Could robots exterminate humans in the future?

Machines dominating humans. Can thinking about this hypothesis seem absurd? With several films and science fiction series that show the endless possibilities of technological control and the advancement of science in the real world, the answer to this question may be: no. In a way, we have learned to respect and fear a robotic revolution that, although it seems distant from our present day, generates countless questions in the mind of the human being.

While many researchers in the field of computer science disagree about the path the machines will take, some scientists say that our relationship with them is likely to be harmonious, and not murderous – as in the film franchise “The Terminator”.

But, as you just read, we will probably have a friendly relationship with these robotic devices, as there are a number of scenarios that go against this suggestion and could lead to a situation in which non-biological beings would have a single objective: that of exterminating us .

Skynet can become reality

According to the professor of computer science at the University of Massachusetts, Shlomo Zilberstein, today there is already enough technology to build a system that, intentionally or not, could destroy the entire planet if it detected suitable conditions. So, for this to not happen, Zilberstein tells the New Scientist website that the main approach is not to develop programs that can be dangerous enough to get out of control.

As fictitious as it sounds, believe me: something like Skynet – the computerized defense network of the film franchise “The Terminator” that decides to end humanity – can now be built. The question: why does such a system not yet exist? Easy: because nations with nuclear weapons, like the United States, for example, would not like to assign any control responsibility to computers, that is, they do not want to run the risk of a system failure.

For those who did not watch the films, in “The Terminator” the military created the Skynet program with the objective of reducing human error and the slow response in the event of an attack against the USA. When human controllers realize the danger posed by Skynet, they try to shut it down immediately. The problem is that the network interprets the act as a threat to its existence and, to combat its “enemy”, the program launches a worldwide nuclear attack – the day of “doomsday”, as the characters call it in the plot. After the deaths of billions of people, Skynet starts to build factories that create armies of super-smart robots to eliminate what is left of humanity.

In real life, a small degree of autonomy has already been granted to some machines. “What if a computational error occurs? No one wants to take that risk. However, the number of robotic systems that can actually pull the trigger independently is already growing,” said Zilberstein. However, the scientist believes that some guards could prevent an automated system from threatening more people than it is designed to do (in the control of the country’s borders, for example). Furthermore, there is nothing to prevent systems from being programmed with the ability to make major strategic decisions in the same way as Skynet, but with certain limitations.

“All systems that we are likely to build in the future will have specific skills. They will have the ability to monitor the region and perhaps even shoot at an obstacle, but in no way will they replace humans,” said Zilberstein.

Robs superior to humans

If, on the one hand, researcher Shlomo Zilberstein is an optimist, Michael Dyer, a computer scientist at the University of California, has no good relationship with man and machine. He believes that, someday, human beings will be replaced by machines, and the worst: that this transition may not be anything but peaceful.

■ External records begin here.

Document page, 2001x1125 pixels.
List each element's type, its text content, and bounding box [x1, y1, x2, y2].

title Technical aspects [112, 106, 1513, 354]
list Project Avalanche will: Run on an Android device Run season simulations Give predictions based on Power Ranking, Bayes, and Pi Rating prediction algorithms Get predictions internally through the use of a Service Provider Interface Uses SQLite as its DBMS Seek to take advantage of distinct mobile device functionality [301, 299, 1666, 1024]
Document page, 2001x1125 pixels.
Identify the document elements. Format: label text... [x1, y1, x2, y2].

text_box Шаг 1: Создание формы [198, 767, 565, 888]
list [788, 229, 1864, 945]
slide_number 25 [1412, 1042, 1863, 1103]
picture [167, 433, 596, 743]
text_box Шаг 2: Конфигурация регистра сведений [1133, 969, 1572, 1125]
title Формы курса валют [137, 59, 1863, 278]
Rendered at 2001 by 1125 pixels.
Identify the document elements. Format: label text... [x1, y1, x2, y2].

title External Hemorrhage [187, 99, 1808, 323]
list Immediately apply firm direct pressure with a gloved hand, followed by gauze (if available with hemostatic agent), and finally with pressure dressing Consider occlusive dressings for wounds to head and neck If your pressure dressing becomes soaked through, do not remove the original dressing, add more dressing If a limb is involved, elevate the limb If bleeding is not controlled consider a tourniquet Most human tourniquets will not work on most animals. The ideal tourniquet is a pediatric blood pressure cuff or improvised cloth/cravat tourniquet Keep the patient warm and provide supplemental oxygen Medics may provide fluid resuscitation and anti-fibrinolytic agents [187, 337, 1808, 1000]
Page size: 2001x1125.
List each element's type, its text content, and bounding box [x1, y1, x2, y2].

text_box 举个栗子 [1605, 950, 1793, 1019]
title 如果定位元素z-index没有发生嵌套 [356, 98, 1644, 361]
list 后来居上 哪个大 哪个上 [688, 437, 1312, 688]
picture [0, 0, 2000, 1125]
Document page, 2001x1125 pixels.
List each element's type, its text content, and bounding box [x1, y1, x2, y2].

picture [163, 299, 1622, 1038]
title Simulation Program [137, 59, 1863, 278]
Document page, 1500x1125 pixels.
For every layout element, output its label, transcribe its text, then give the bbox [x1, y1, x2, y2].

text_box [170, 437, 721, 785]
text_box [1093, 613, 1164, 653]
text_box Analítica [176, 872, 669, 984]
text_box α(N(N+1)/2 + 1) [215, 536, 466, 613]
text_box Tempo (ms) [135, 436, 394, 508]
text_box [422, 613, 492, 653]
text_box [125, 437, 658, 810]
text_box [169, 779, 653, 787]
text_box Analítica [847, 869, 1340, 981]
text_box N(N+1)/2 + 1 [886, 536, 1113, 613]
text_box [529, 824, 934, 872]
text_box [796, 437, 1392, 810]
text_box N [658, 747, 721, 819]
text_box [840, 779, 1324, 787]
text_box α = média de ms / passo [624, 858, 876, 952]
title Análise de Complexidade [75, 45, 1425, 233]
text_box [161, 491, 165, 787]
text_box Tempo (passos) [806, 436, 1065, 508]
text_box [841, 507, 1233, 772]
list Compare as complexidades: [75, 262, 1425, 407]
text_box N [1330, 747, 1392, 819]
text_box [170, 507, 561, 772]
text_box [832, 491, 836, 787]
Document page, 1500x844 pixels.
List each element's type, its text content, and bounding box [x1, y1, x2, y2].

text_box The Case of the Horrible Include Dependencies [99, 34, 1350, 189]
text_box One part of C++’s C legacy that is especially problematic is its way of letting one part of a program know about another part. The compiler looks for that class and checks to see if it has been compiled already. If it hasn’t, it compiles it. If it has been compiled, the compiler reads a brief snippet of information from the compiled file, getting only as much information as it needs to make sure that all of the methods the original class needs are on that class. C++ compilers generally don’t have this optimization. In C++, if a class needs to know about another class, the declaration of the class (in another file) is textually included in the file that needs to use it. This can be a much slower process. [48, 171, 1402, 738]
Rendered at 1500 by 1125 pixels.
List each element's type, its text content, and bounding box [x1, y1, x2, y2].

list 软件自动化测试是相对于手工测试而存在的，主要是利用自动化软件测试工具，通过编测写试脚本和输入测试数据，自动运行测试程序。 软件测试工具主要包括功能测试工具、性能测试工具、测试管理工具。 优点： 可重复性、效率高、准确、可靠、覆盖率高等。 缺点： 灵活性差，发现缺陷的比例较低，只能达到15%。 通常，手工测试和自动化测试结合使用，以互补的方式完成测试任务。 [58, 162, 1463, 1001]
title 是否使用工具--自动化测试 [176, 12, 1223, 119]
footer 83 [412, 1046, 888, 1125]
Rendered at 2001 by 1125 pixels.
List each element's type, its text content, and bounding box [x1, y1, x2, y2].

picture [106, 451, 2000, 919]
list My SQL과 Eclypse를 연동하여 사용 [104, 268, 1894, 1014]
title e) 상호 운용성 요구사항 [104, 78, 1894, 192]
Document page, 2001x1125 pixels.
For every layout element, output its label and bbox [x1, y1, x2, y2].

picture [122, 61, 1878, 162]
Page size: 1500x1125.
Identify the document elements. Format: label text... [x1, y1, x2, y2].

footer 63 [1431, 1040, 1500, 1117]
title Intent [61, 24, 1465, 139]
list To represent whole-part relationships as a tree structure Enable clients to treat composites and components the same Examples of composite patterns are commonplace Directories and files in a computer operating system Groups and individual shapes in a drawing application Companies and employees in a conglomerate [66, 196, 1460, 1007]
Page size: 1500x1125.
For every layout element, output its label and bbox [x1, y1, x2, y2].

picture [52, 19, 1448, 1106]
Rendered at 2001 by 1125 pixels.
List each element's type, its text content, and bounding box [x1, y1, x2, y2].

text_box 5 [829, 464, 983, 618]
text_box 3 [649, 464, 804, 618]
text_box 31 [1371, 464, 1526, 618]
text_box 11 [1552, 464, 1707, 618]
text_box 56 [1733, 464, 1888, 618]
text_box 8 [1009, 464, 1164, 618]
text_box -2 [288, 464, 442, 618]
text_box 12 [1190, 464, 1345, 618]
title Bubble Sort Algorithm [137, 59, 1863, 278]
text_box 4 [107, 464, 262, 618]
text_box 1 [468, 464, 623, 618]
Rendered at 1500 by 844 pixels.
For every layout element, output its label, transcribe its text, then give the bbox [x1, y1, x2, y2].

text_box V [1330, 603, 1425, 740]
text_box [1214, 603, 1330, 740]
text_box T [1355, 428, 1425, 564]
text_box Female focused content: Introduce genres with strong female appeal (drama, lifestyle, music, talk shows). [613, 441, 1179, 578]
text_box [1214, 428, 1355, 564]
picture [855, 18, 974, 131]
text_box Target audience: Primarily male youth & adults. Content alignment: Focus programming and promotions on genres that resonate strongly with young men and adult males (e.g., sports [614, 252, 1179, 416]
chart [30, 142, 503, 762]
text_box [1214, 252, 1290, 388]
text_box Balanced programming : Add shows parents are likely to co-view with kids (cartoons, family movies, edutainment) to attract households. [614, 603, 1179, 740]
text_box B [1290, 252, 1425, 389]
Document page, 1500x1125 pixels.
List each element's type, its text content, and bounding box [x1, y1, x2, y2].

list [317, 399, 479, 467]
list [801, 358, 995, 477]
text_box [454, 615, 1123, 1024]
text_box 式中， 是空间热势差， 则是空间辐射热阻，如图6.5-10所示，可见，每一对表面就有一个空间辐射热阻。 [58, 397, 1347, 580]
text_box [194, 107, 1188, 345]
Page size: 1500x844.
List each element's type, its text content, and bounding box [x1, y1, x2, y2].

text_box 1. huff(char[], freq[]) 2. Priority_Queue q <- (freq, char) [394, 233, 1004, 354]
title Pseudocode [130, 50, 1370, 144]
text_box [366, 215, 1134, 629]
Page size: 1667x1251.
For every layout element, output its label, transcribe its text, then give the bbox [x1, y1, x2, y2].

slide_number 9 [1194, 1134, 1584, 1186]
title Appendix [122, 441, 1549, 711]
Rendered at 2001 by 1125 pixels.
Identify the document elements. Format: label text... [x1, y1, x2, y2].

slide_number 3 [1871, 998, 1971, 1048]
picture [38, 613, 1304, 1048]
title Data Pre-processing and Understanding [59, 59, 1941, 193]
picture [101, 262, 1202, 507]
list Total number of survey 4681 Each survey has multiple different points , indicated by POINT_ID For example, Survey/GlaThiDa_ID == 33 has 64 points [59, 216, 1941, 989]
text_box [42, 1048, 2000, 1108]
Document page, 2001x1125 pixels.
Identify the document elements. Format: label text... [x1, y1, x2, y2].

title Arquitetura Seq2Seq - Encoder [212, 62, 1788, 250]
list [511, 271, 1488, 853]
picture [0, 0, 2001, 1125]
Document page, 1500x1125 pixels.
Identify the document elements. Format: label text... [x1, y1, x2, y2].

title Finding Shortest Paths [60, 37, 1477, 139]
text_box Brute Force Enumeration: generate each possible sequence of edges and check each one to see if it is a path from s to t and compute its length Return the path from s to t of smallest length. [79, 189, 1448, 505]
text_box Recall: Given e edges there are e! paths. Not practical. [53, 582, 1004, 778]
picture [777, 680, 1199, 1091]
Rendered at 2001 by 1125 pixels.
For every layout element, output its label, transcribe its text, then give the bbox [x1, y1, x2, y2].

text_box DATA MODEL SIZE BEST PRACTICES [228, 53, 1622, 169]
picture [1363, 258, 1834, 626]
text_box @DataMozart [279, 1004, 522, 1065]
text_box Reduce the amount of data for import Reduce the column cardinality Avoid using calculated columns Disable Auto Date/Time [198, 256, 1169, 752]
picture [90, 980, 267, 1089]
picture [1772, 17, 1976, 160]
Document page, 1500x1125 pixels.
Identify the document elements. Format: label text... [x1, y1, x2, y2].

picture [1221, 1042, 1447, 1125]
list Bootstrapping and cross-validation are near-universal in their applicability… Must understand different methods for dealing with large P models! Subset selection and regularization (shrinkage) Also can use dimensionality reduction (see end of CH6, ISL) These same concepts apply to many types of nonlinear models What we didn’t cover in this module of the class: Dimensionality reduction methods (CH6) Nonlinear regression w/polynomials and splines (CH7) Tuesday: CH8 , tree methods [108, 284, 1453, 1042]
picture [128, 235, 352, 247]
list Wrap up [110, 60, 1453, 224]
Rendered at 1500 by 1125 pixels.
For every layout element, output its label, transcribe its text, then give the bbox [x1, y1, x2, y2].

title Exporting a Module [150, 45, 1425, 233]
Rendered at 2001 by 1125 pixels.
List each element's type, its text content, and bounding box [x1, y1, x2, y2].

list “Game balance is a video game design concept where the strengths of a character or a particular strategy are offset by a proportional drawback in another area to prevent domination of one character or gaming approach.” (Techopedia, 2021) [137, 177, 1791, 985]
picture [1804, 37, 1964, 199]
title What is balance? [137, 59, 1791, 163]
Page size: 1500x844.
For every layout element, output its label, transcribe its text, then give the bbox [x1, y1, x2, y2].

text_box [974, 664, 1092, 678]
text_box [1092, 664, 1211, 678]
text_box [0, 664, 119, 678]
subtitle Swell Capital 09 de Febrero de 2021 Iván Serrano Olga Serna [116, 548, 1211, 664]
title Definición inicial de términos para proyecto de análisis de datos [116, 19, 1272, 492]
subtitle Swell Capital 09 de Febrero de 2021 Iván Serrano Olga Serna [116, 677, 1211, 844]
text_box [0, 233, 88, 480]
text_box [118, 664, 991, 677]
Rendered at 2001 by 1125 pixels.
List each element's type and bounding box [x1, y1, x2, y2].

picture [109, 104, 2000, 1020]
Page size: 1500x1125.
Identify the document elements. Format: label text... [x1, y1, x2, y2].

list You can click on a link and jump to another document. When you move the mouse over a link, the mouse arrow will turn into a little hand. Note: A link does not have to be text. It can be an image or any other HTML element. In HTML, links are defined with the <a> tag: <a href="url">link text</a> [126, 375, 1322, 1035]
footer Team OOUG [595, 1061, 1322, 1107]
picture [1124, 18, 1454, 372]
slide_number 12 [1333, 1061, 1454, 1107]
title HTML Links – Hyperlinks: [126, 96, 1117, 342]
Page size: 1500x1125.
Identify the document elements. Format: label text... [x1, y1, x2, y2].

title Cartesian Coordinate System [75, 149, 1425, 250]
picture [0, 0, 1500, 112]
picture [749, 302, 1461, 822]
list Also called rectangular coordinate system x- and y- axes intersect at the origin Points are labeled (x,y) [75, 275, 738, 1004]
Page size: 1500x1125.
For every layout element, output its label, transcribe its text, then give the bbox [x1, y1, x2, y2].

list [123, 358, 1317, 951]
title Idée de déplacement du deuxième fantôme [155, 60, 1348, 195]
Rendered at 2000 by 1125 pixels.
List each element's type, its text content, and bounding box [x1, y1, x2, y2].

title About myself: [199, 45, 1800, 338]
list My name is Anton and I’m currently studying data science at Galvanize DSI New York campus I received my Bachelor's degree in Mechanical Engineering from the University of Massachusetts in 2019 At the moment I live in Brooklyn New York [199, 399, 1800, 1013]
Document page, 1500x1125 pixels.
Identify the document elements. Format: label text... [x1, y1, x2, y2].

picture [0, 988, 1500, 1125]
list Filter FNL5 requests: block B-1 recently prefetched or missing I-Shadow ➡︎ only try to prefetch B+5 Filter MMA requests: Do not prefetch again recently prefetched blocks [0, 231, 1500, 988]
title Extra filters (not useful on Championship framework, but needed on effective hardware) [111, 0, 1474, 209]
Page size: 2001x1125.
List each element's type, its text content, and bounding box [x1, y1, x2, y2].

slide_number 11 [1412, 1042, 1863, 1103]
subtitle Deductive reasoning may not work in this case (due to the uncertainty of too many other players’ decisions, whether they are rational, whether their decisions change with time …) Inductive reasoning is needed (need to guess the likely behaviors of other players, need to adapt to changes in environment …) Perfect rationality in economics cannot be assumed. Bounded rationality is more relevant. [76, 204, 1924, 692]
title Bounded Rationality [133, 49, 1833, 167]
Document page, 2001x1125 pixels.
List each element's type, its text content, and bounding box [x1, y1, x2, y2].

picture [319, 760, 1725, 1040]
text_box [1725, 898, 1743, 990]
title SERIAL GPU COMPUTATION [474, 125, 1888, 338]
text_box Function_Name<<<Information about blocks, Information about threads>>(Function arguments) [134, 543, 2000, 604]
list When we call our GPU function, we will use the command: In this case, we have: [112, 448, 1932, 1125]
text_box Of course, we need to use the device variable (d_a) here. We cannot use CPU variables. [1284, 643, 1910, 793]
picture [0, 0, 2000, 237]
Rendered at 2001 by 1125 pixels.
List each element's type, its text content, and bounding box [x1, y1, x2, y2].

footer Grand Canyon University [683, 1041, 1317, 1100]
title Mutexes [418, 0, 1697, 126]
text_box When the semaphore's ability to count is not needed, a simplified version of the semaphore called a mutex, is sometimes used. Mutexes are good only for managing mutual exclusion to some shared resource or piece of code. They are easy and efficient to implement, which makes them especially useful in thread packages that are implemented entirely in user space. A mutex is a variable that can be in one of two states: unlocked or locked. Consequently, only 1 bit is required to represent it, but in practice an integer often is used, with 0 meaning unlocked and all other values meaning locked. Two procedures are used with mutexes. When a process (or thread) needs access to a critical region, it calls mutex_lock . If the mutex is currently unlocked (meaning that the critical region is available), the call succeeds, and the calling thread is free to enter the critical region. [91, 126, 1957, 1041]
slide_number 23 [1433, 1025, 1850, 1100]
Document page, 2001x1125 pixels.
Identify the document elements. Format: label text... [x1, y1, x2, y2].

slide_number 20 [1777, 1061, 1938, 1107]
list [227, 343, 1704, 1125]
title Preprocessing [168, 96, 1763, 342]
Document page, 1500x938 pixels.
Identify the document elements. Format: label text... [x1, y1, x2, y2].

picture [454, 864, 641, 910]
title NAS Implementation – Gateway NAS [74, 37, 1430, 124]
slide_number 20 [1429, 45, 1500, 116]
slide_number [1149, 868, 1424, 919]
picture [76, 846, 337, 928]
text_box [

Continuous progress in artificial intelligence research will make robots as intelligent as we are over the next hundred years. “Advanced civilizations will reach a point of sufficient intelligence to understand how their brain is made, and then build synthetic versions of themselves,” predicts Dyer. This would be caused by the human being himself through biotechnological attempts to achieve his own immortality – and this opportunity to “not die” may be too much for humanity to endure.

Dyer suggests, for example, that a new arms race in the robotic system could result in total lack of control. “In the case of war, by definition, the enemy side has no control over the robots that are trying to kill them.” In this case, like Skynet, electronic weapons can turn against manufacturers. Or, in another example, a situation of over-dependence on robots can also get out of hand: if a robot-controlled factory receives a (human) order to shut down its operations, the robots can refuse commands and thus trigger a war.

Of course, this whole Hollywood scene can feel like a fantasy, or even scare you. But the fact that the profit motive to companies certainly generated more robotic automation, and rationality is not always the one who wins this battle.

“Apocalyptic scenarios are very easy to create, and I would not rule out that kind of possibility. But personally, I am not concerned,” says Shlomo Zilberstein. And are you, worried, anxious or frightened about the (possible) future that awaits us?